- **Problem description**
Pictures stay out. All the rest of the records must be repeated exactly.

- **Given records**
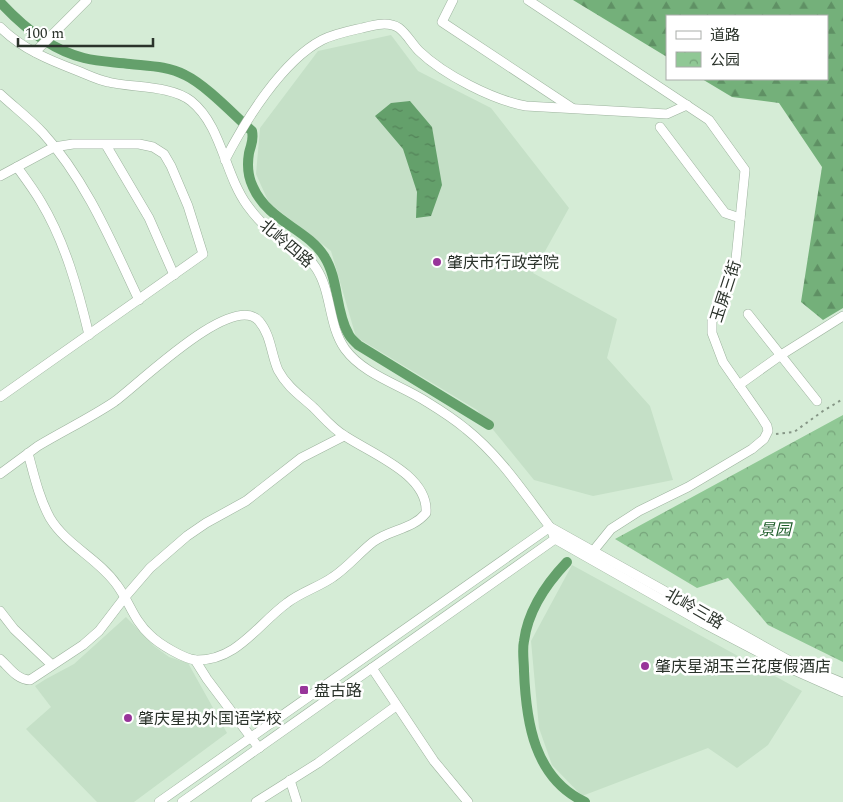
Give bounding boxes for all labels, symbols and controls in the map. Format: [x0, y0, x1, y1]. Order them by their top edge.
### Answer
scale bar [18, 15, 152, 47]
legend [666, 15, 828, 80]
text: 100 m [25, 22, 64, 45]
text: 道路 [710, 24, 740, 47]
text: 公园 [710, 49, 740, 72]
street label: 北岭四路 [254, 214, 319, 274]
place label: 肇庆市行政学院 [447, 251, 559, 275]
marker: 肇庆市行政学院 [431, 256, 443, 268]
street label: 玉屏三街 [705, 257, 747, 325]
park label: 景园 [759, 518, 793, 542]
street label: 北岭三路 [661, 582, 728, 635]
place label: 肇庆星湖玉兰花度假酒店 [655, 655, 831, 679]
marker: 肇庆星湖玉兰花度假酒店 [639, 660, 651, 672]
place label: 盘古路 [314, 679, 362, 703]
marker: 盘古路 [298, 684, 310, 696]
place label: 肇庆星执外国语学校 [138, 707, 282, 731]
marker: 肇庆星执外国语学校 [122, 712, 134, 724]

- **Completed task**
Give bounding boxes for all labels, symbols and controls in the map. Format: [x0, y0, x1, y1]. Order them by their top edge.
### Answer
scale bar [18, 15, 152, 47]
legend [666, 15, 828, 80]
text: 100 m [25, 22, 64, 45]
text: 道路 [710, 24, 740, 47]
text: 公园 [710, 49, 740, 72]
street label: 北岭四路 [254, 214, 319, 274]
place label: 肇庆市行政学院 [447, 251, 559, 275]
marker: 肇庆市行政学院 [431, 256, 443, 268]
street label: 玉屏三街 [705, 257, 747, 325]
park label: 景园 [759, 518, 793, 542]
street label: 北岭三路 [661, 582, 728, 635]
place label: 肇庆星湖玉兰花度假酒店 [655, 655, 831, 679]
marker: 肇庆星湖玉兰花度假酒店 [639, 660, 651, 672]
place label: 盘古路 [314, 679, 362, 703]
marker: 盘古路 [298, 684, 310, 696]
place label: 肇庆星执外国语学校 [138, 707, 282, 731]
marker: 肇庆星执外国语学校 [122, 712, 134, 724]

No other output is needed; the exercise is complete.